The object of this assignment is to develop understanding of data storage and retrieval mechanism for a NoSQL database. For this conversion, I have chosen the SQL database of my own. Database ER diagram is illustrated below. Amongst the NoSQL database, I have chosen mongoDB for the migration.
ER Diagram: Banking DAtabase
library(dplyr)
##
## Attaching package: 'dplyr'
## The following objects are masked from 'package:stats':
##
## filter, lag
## The following objects are masked from 'package:base':
##
## intersect, setdiff, setequal, union
# SQL Database Connector
library(RMySQL)
## Loading required package: DBI
#Mongolite Database Connector
library(mongolite)
Here we pull the data down from MySQL:
mydb <- dbConnect(MySQL(), user='ahmshahparan', password='11223344', host='db4free.net')
dbSendQuery(mydb, "USE ahmshahparan;")
## <MySQLResult:2,0,0>
customers <- dbGetQuery(mydb, "SELECT * FROM CDW_SAPP_CUSTOMER;")
branches <- dbGetQuery(mydb, "SELECT * FROM CDW_SAPP_BRANCH;")
transactions <- dbGetQuery(mydb, "SELECT * FROM CDW_SAPP_CREDITCARD;")
## Warning in .local(conn, statement, ...): Decimal MySQL column 8 imported as
## numeric
#Disconnect and detach RMySQL to prevent masking of functions below
dbDisconnect(mydb)
## [1] TRUE
detach("package:RMySQL", unload=TRUE)
Data can be also downloaded from here.
Once we pull the movie ratings from mySQL, we connect to a MongoDB, and use the count() function to make sure the database is empty.
customersNoSQL <- mongo(collection = 'CDW_SAPP_CUSTOMER', db = 'ahmshahparan', url = "mongodb://ahmshahparan:11223344@ds263619.mlab.com:63619/ahmshahparan")
branchesNoSQL <- mongo(collection = 'CDW_SAPP_BRANCH', db = 'ahmshahparan', url = "mongodb://ahmshahparan:11223344@ds263619.mlab.com:63619/ahmshahparan")

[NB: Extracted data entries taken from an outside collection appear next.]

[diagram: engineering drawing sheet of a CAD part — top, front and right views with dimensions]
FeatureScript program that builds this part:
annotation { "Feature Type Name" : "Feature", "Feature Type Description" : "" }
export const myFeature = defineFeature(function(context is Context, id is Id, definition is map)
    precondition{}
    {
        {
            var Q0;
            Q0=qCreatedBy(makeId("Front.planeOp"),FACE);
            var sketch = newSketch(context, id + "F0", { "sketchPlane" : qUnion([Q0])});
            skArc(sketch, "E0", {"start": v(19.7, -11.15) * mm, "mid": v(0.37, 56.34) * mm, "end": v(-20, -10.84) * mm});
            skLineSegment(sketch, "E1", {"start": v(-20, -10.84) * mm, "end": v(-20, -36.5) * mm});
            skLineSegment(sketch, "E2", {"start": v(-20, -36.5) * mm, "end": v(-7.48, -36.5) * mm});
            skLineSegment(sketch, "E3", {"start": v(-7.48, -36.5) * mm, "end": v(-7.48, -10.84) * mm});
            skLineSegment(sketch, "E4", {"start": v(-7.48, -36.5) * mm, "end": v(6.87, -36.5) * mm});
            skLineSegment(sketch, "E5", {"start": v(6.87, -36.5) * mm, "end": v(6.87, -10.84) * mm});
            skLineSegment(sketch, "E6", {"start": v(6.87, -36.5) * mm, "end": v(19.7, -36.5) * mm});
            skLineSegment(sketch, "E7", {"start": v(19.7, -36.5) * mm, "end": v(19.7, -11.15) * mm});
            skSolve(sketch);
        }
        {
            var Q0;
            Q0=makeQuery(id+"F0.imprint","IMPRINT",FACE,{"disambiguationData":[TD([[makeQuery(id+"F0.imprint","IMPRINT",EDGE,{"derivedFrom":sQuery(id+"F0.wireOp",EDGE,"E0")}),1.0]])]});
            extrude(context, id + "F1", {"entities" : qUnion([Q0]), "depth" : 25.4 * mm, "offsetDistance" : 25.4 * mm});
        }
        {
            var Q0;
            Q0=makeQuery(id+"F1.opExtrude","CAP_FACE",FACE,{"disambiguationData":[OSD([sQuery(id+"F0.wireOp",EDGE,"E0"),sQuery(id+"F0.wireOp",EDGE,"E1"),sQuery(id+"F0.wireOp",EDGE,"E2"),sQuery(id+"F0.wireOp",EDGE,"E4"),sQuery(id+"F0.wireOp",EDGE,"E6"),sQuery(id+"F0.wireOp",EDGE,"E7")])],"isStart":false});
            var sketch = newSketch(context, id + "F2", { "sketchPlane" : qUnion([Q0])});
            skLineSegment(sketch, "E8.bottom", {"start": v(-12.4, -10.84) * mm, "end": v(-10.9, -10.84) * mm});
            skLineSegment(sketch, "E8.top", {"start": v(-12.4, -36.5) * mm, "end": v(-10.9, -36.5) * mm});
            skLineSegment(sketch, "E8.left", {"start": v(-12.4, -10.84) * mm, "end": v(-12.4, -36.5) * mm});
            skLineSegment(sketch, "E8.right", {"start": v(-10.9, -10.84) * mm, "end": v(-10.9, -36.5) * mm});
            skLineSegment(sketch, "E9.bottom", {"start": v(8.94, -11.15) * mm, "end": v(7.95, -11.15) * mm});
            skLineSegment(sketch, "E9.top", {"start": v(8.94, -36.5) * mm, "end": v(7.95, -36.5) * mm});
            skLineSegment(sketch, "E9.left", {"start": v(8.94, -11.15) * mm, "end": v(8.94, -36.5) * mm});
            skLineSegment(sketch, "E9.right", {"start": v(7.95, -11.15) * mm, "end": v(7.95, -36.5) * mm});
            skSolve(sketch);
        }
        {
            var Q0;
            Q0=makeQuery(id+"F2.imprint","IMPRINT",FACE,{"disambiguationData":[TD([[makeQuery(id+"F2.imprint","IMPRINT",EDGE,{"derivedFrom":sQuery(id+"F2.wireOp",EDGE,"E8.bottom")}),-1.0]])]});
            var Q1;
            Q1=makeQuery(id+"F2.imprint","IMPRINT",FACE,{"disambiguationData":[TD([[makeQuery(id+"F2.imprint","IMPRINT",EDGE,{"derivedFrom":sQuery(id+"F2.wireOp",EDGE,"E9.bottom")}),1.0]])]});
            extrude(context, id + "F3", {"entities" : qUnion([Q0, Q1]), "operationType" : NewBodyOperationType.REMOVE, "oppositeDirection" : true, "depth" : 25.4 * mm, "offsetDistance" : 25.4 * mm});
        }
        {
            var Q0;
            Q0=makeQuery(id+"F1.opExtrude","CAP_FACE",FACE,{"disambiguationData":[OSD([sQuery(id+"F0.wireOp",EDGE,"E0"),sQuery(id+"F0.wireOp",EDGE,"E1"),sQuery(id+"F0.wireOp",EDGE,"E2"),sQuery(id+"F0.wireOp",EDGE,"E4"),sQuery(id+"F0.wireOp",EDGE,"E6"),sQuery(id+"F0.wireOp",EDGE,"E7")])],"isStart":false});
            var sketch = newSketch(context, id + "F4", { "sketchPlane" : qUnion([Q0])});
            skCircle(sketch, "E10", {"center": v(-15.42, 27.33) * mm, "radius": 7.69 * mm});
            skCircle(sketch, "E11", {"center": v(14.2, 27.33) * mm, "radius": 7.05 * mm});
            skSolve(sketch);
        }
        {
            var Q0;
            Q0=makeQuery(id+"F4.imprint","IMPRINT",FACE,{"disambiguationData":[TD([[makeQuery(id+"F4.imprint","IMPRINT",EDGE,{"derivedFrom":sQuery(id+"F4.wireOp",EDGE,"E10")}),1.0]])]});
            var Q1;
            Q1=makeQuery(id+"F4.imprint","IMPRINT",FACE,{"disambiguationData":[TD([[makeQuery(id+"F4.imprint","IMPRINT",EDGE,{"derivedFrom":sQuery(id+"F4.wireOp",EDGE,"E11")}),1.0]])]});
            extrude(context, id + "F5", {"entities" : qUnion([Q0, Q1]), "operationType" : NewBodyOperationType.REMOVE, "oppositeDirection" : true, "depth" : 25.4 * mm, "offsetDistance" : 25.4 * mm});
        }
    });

transactionsNoSQL <- mongo(collection = 'CDW_SAPP_CREDITCARD', db = 'ahmshahparan', url = "mongodb://ahmshahparan:11223344@ds263619.mlab.com:63619/ahmshahparan")
customersNoSQL$count("{}")
## [1] 0
branchesNoSQL$count("{}")
## [1] 0
transactionsNoSQL$count("{}")
## [1] 0
From here we insert the ratings table into Mongo and run a count() to make sure the data was uploaded.
customersNoSQL$insert(customers)
## List of 5
## $ nInserted : num 952
## $ nMatched : num 0
## $ nRemoved : num 0
## $ nUpserted : num 0
## $ writeErrors: list()
branchesNoSQL$insert(branches)
## List of 5
## $ nInserted : num 115
## $ nMatched : num 0
## $ nRemoved : num 0
## $ nUpserted : num 0
## $ writeErrors: list()
transactionsNoSQL$insert(transactions)
## List of 5
## $ nInserted : num 46694
## $ nMatched : num 0
## $ nRemoved : num 0
## $ nUpserted : num 0
## $ writeErrors: list()
customersNoSQL$count("{}")
## [1] 952
branchesNoSQL$count("{}")
## [1] 115
transactionsNoSQL$count("{}")
## [1] 46694
The data is successfully migrated and can be queried now.
Drop the created tables from Mongo if needed and the connection through mongolite automatically disconnects when the connection is removed.
customersNoSQL$drop()
branchesNoSQL$drop()
transactionsNoSQL$drop()
customersNoSQL$count("{}")
## [1] 0
branchesNoSQL$count("{}")
## [1] 0
transactionsNoSQL$count("{}")
## [1] 0
rm(customersNoSQL)
rm(branchesNoSQL)
rm(transactionsNoSQL)
SQL databases are table based databases whereas NoSQL databases are document based, key-value pairs, graph databases or wide-column stores. This means that SQL databases represent data in form of tables which consists of n number of rows of data whereas NoSQL databases are the collection of key-value pair, documents, graph databases or wide-column stores which do not have standard schema definitions which it needs to adhered to.
NoSQL uses documents that have flexible schema. Each instance can have a fluid number of named schemas, for example, customers can be set up without having to change the schema.
NoSQL allows easy migration of data because of the easy and flexible schema. No-SQL databases such as MongoDB also scale better and have higher performance compared to SQL databases.
A disadvantage that I see over SQL databases is that it is harder to view the data in its entirety. We are so used to seeing data in a tabular form. We cannot directly see what the table looks like in its column names, typical values, etc.
Overall the conversion process was smooth. The more difficult part was to identify proper database storage method (SQL vs. NoSQL) and proper database structure.